Eğitim teknolojisinin zaman içinde çeşitli terimlerle ifade edildiği görülmektedir ki bunun sebebi temel alınan öğrenme/öğretme yaklaşımlarının yansıması yani yukarıda zikredilen paradigmal değişimlerdir. Özellikle bilişsel ve yapılandırmacı yaklaşımların davranış değişikliği yerine bilginin bağlama transferi ve insan performansına vurgu yapması sebebiyle eğitim teknolojisi kavramından uzaklaşılmıştır. Türkiye alan yazınında ise iki kavram arasındaki fark, Alkan (1997) tarafından alan öğretimiyle özdeşleştirilmiştir. Buna göre öğretim, eğitimin bir alt kolu olarak kabul edilmiş, belirli öğretim disiplinlerinin kendine özgü yönlerini dikkate alarak gerçekleştirilen düzenlemeler alanın öğretim teknolojisi (mesela fen öğretimi teknolojisi) olarak ele alınmıştır.

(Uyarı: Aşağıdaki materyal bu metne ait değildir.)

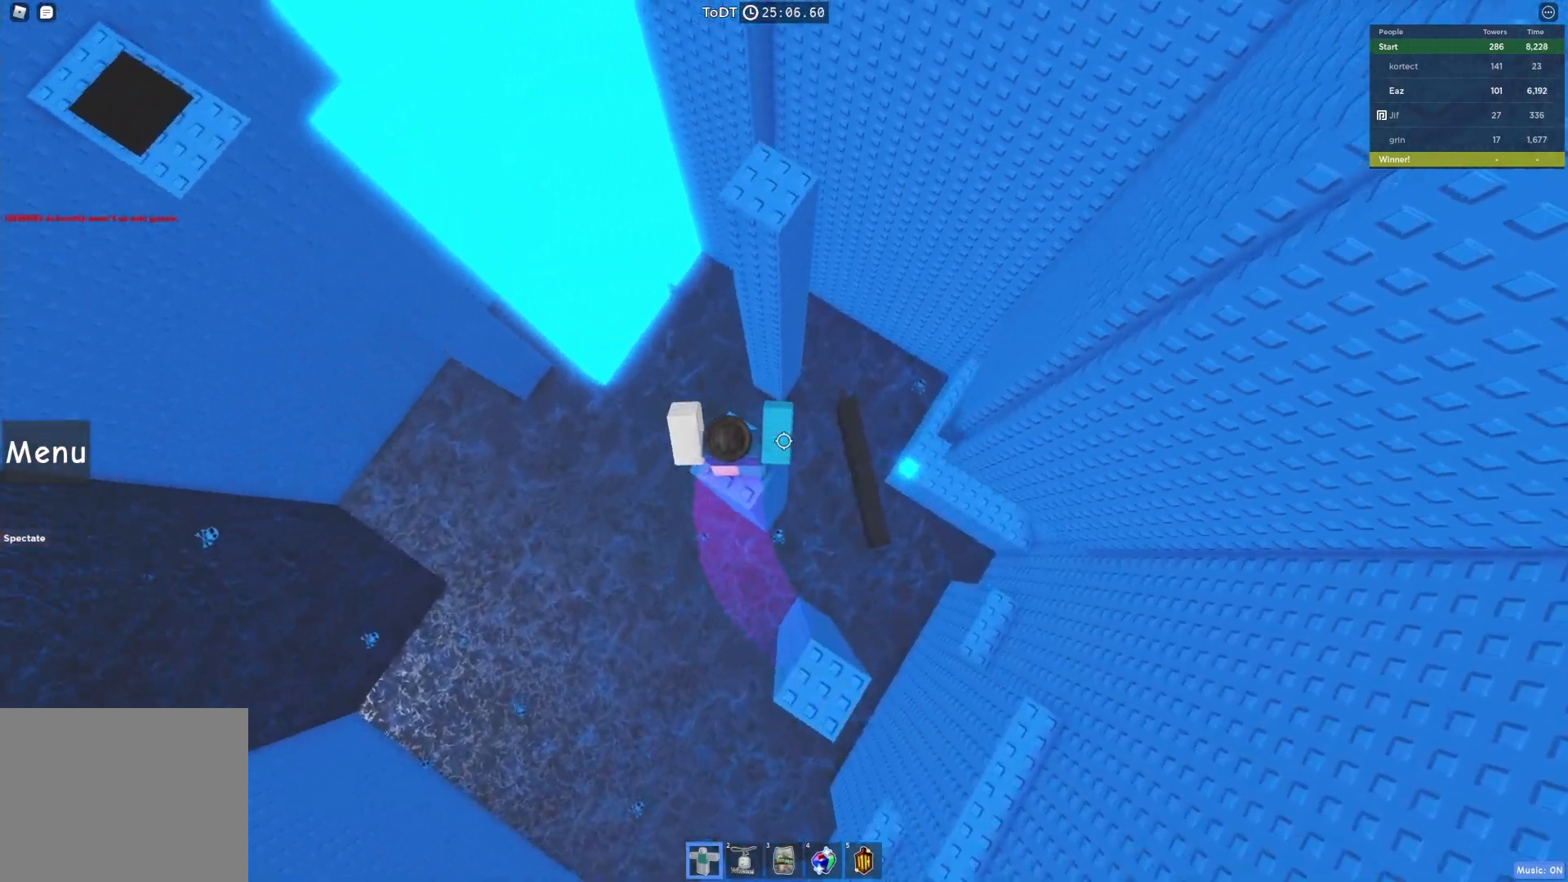
{"keys": ["w"], "events": [[183, "space", "down"], [317, "space", "up"]]}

Eğitim teknologları, öğrenme gereksinimlerine uygun tasarımlar geliştirmeye, bunları etkili bir şekilde değerlendirmeye çalışırlar ve hedeflerine "öğrenme-öğretme süreçleri ve kaynaklarının stratejik planlanması, yönetimi ve hayata geçirilmesi" yoluyla ulaşırlar. Öğrenme, öğrenenin aktif katılımını gerektiren bir süreç olarak ele alınır. Bu sürece aracılık edebilmek için özel öğrenme hedeflerine yönelik hazırlanmış kaynaklar ve etkinlikler anlamlı bir sırada sunulur. Bu kaynaklar öğretim tasarımları ve destekleyici etkinlikleri (mesela performans destek sistemleri) içerebilir.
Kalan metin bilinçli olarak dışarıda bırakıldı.